We use the same Flores dataset used to validate the SeamlessM4Tv2ForTextToText, but this time, we aggregate up 15 sentences for a given language at one time and submit these to the translate deployment endpoint that is using SeamlessM4T under the hood. Of course, the translate deployment is using the sentencex deployment to split the text up into sentences again. However, the chF2++ metric uses the block of 15 sentences for comparison. For each language, we perform translation first by providing the src_lang as a request parameter. This causes translate to skip language detection. We then repeat doing the translation, but without providing the src_lang. This causes translate to use the language detection deployment before performing sentence segmentation followed by translation. In addition, if the probability assigned to the top predicted language is less than the language_id_threhold (0.30), then each sentence in the segmenter is sent for language detection before being translated.

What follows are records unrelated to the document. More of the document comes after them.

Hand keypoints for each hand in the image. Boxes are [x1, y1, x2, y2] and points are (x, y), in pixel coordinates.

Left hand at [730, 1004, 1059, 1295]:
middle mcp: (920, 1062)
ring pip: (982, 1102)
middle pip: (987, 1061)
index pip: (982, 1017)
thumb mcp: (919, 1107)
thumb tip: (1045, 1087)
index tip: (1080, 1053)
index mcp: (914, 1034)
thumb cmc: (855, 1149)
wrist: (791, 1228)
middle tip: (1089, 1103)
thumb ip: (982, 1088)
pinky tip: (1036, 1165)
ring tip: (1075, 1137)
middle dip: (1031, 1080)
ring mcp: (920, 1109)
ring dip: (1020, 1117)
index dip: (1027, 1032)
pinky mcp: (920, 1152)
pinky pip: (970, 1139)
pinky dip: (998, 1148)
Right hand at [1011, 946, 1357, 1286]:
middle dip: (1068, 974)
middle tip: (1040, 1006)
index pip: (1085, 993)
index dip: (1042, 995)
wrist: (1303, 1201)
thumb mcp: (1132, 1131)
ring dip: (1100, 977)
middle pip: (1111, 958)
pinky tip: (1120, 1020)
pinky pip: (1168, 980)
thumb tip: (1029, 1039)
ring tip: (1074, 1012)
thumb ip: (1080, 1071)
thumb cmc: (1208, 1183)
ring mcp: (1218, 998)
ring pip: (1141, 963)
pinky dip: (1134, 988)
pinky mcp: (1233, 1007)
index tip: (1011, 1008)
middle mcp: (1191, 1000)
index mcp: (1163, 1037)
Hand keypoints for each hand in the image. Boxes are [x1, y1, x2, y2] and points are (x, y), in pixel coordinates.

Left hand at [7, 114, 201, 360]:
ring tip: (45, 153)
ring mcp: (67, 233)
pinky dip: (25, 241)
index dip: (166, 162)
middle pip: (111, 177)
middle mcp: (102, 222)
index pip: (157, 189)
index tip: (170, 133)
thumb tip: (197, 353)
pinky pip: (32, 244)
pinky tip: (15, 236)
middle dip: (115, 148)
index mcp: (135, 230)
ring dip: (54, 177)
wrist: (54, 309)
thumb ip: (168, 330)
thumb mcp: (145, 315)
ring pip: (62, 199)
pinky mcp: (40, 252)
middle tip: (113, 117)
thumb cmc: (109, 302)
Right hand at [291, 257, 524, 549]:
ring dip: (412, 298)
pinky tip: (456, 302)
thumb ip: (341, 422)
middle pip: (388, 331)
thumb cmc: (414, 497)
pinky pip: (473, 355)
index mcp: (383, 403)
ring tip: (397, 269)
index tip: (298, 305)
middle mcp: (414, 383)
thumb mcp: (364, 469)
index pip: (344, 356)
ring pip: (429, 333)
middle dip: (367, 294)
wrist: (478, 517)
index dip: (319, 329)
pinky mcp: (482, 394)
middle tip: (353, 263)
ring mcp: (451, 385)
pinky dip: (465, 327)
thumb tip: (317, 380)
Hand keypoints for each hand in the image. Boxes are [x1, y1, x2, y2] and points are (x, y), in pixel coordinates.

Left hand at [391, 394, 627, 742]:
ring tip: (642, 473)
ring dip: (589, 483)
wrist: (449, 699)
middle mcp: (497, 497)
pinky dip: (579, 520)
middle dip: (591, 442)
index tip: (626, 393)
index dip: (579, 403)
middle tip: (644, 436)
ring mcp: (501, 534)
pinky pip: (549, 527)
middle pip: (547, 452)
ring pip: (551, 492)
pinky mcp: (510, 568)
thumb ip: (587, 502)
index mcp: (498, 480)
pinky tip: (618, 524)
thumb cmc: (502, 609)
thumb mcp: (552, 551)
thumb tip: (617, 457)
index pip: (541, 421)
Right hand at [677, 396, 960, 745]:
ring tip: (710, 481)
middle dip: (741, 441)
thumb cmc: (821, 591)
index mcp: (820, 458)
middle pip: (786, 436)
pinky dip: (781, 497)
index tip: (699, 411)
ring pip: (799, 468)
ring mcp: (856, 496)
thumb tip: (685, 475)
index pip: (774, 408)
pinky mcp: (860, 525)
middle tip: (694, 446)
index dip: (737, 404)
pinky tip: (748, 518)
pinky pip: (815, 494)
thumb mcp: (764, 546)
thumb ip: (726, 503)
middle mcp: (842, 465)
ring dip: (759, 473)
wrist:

The validation is run over a total of 96 languages. The results for each language are listed below:

Results

Language chrF2++ w/ src_lang chrF2++ no src_lang
afr 67.7 67.7
amh 64.0 64.0
arb 68.6 68.6
ary 59.9 58.6
arz 64.1 63.2
asm 61.2 61.2
azj 60.0 60.0
bel 59.9 59.9
ben 65.1 65.2
bos 70.7 70.7
bul 70.4 70.4
cat 72.6 72.6
ceb 69.7 69.6
ces 68.8 68.8
ckb 61.5 61.5
cmn 62.4 61.8
cmn_Hant 60.6 55.9
cym 74.7 74.7
dan 72.5 72.6
deu 71.7 71.7
ell 66.3 66.3
est 65.6 65.6
eus 64.5 64.5
fin 63.9 63.9
fra 72.2 72.2
fuv 41.9 41.9
gaz 56.0 56.0
gle 65.5 65.5
glg 70.8 70.8
guj 68.6 68.6
heb 68.7 68.8
hin 67.6 67.6
hrv 67.4 67.3
hun 66.1 66.1
hye 68.2 68.2
ibo 60.3 60.3
ind 68.7 68.6
isl 61.6 61.6
ita 66.3 66.3
jav 66.8 66.8
jpn 54.1 54.1
kan 64.7 64.8
kat 62.3 62.3
kaz 64.4 64.4
khk 60.3 60.3
khm 10.0 10.0
kir 58.8 58.8
kor 59.9 59.9
lao 64.9 64.9
lit 63.5 63.5
lug 52.7 52.7
luo 55.6 55.6
lvs 64.0 64.0
mai 69.7 69.7
mal 65.8 65.7
mar 66.9 66.9
mkd 70.9 70.9
mlt 75.4 75.4
mni 58.6 58.6
mya 58.1 58.1
nld 64.3 64.3
nno 70.9 70.9
nob 70.5 70.5
npi 68.3 68.3
nya 58.4 58.4
ory 66.6 66.7
pan 56.4 56.4
pbt 61.6 61.6
pes 66.8 66.7
pol 63.1 63.1
por 74.0 74.0
ron 70.7 70.7
rus 66.7 66.6
sat 41.0 41.0
slk 68.5 68.5
slv 65.2 65.2
sna 58.2 58.2
snd 65.1 65.1
som 57.9 57.9
spa 64.8 64.8
srp 70.9 70.9
swe 72.6 72.6
swh 66.4 66.4
tam 62.9 62.9
tel 67.0 67.0
tgk 63.7 63.7
tgl 69.6 69.6
tha 15.4 15.5
tur 66.8 66.8
ukr 67.9 67.9
urd 63.9 63.9
uzn 64.0 64.0
vie 64.5 64.5
yor 51.0 51.0
yue 57.6 57.6
zul 66.5 66.5
Mean 63.47 63.39

Comparing against the single sentence translation, we find that we generally get slightly better results with an average chrF2++ score of 63.5 compared to the sentence level comparision of 58.8. The Seamless paper quotes an average of 59.2. It's worth noting that a few of the results were significantly worse (tha and khm). These are a result of the sentencex failing to split the text into sentences due to these languages lacking any punctuation. As a result, though Seamless has a context window large enough to process all the text it generates a stop token after the first sentence or two causing the scores to crater.

In addition, the cmn_Hant also struggles a little bit. This is due to the language detection struggling to identify the correct language for this particular language.

Code

The code can be found in the validate.py file.